Mahkemece, davacı şirket tüzel kişiliğinin, adi ortaklık sözleşmesinin tarafı olmadığı, sözleşmenin dava dışı şahıslar ile davalı arasında kurulduğu, bu nedenle davacı şirketin bu sözleşmeye dayanarak hak talep etmekte aktif husumet ehliyetinin bulunmadığı gerekçesi ile davanın aktif husumet nedeniyle davanın reddine karar verilmiş, verilen bu karar süresi içinde davacı vekili tarafından temyiz edilmiştir.
Dava konusu uyuşmazlık, adi ortaklık sözleşmesinden kaynaklı alacağın tahsili talebine ilişkindir.
Dosyada mevcut “ortaklık protokolü” başlıklı belgenin incelenmesinden, sözleşmeyi davalı ile dava dışı M.. Ç.. ve K.. A.. isimli kişilerin imzaladıkları, bu sözleşmede, sözleşmeyi imzalayan 3. kişilerin, davacı şirketin % 50 oranında ortakları olduğu ve inşaatın davacı şirket üzerinden yürütülerek tamamlanacağının kararlaştırıldığı görülmüştür.
./..
Kural olarak; bir hukuki işlem, ilke olarak o işlemi yapan kimse hakkında hüküm ve sonuç doğurur. Bazı hallerde ise, hukuk düzeni başka bir kimsenin başkası ad ve hesabına hukuki işlem yapmasına izin vermektedir. Temsil yoluyla yapılan bu işlemlerde işlemi, temsil olunan adına temsilci yapmakla birlikte, bu işlem sanki bizzat temsil olunan tarafından yapılmış gibi işlem görür. Hukuki işlem, bunu yapan temsilcinin değil, temsil olunanın işlemidir.
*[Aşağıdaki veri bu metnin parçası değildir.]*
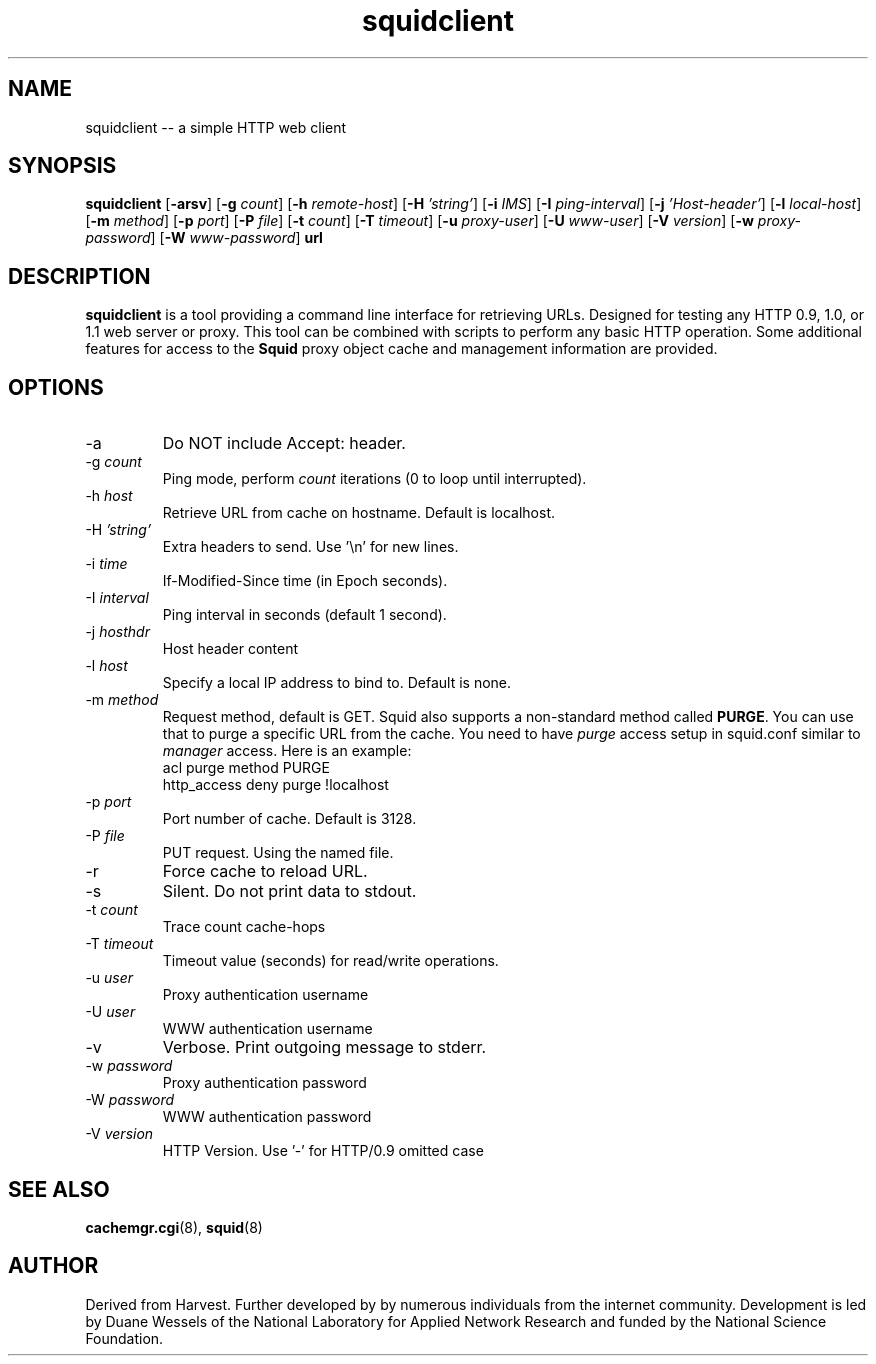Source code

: .TH squidclient 1 "Squid Web Client Tool"
.SH NAME
squidclient -- a simple HTTP web client
.SH SYNOPSIS
.B squidclient
.RB [ \-arsv ]
.RB [ \-g
.IR count ]
.RB [ \-h
.IR remote\-host ]
.RB [ \-H
.IR 'string' ]
.RB [ \-i
.IR IMS ]
.RB [ \-I
.IR ping\-interval ]
.RB [ \-j
.IR 'Host\-header' ]
.RB [ \-l
.IR local\-host ]
.RB [ \-m
.IR method ]
.RB [ \-p
.IR port ]
.RB [ \-P
.IR file ]
.RB [ \-t
.IR count ]
.RB [ \-T
.IR timeout ]
.RB [ \-u
.IR proxy-user ]
.RB [ \-U
.IR www-user ]
.RB [ \-V
.IR version ]
.RB [ \-w
.IR proxy-password ]
.RB [ \-W
.IR www-password ]
.B url
.SH DESCRIPTION
.B squidclient
is a tool providing a command line interface for retrieving URLs.
Designed for testing any HTTP 0.9, 1.0, or 1.1 web server or proxy.
This tool can be combined with scripts to perform any basic HTTP operation.
Some additional features for access to the 
.B Squid
proxy object cache and management information are provided.
.SH OPTIONS
.IP "\-a"
Do NOT include Accept: header.
.IP "\-g \fIcount\fP"
Ping mode, perform
.I count
iterations (0 to loop until interrupted).
.IP "\-h \fIhost\fP"
Retrieve URL from cache on hostname.  Default is localhost.
.IP "\-H \fI'string'\fP"
Extra headers to send. Use '\\n' for new lines.
.IP "\-i \fItime\fP"
If-Modified-Since time (in Epoch seconds).
.IP "-I \fIinterval\fP"
Ping interval in seconds (default 1 second).
.IP "\-j \fIhosthdr\fP"
Host header content
.IP "\-l \fIhost\fP"
Specify a local IP address to bind to.  Default is none.
.IP "\-m \fImethod\fP"
Request method, default is GET. Squid also supports a non-standard method
called \fBPURGE\fP. You can use that to purge a specific URL from the cache.
You need to have \fIpurge\fP access setup in squid.conf similar to
\fImanager\fP access. Here is an example:
.nf
      acl purge method PURGE
      http_access deny purge !localhost
.fi
.IP "\-p \fIport\fP"
Port number of cache.  Default is 3128.
.IP "\-P \fIfile"
PUT request. Using the named file.
.IP "\-r"
Force cache to reload URL.
.IP "\-s"
Silent.  Do not print data to stdout.
.IP "\-t \fIcount\fP"
Trace count cache-hops
.IP "\-T \fItimeout\fP"
Timeout value (seconds) for read/write operations.
.IP "\-u \fIuser\fP"
Proxy authentication username
.IP "\-U \fIuser\fP"
WWW authentication username
.IP "\-v"
Verbose. Print outgoing message to stderr.
.IP "\-w \fIpassword\fP"
Proxy authentication password
.IP "\-W \fIpassword\fP"
WWW authentication password
.IP "\-V \fIversion\fP"
HTTP Version. Use '-' for HTTP/0.9 omitted case
.SH SEE ALSO
.BR cachemgr.cgi "(8), "
.BR squid "(8)"
.SH AUTHOR
Derived from Harvest. Further developed by by numerous individuals from
the internet community. Development is led by Duane Wessels of the
National Laboratory for Applied Network Research and funded by
the National Science Foundation.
Temsilcinin, temsil olunanın ad ve hesabına bir sözleşme yapabilmesi için; başkası adına hareket iradesi ile birlikte ayrıca temsil yetkisine de sahip olması gerekir. Bir kimse temsil yetkisi olmadığı halde başka bir kişi adına bir hukuki işlem veya sözleşme yaparsa, yetkisiz temsil sözkonusu olur. Yetkisiz temsilde temsilcinin yaptığı sözleşme kurulmuş olmakla birlikte temsil olunanın hukuk alanında hüküm ve sonuç doğurmaz, temsil olunan aleyhine bir tazminatta doğurmaz. Zira; yetkisiz temsilcinin yaptığı sözleşmenin tarafı, kendisine yetki vermediği için temsil olunan değildir. Bu husus TBK. M. 46/1’de ” bu işlem ancak onandığı takdirde temsil olunanı bağlar” denilmek suretiyle açıkca ifade edilmiştir.
O halde mahkemece; adi ortaklık sözleşmesini imzalayan 3. kişiler M.. Ç.. ve K.. A..’ın davacı şirketin yetkilisi olup olmadığı hususlarının Ticaret Sicil Müdürlüğünden sorulup, buna ilişkin belgelerin toplanmasından sonra, eğer dava dışı 3. kişilerin davacı şirketi temsil yetkilerinin bulunduğunun anlaşılması durumunda, işin esasına girilerek, yapılacak yargılama neticesinde hasıl olacak sonuca göre bir karar verilmesi, aksi takdirde, dava dışı 3. kişilerin davacı şirketi temsil yetkilerinin bulunmaması halinde şimdiki gibi aktif husumet yokluğu nedeni ile davanın reddine karar verilmesi gerekirken, eksik inceleme ve araştırma sonucu yazılı ve yangılı gerekçelerle hüküm tesisi usul ve yasaya aykırı görülmüş, bu husus bozmayı gerektirmiştir.
SONUÇ: Yukarıda açıklanan esaslar gözönünde tutulmaksızın yazılı şekilde hüküm tesisi isabetsiz, temyiz itirazları bu nedenlerle yerinde olduğundan kabulü ile hükmün HUMK.nun 428.maddesi gereğince BOZULMASINA ve peşin alınan temyiz harcının istek halinde temyiz edene iadesine, 26.05.2015 tarihinde oybirliğiyle karar verildi.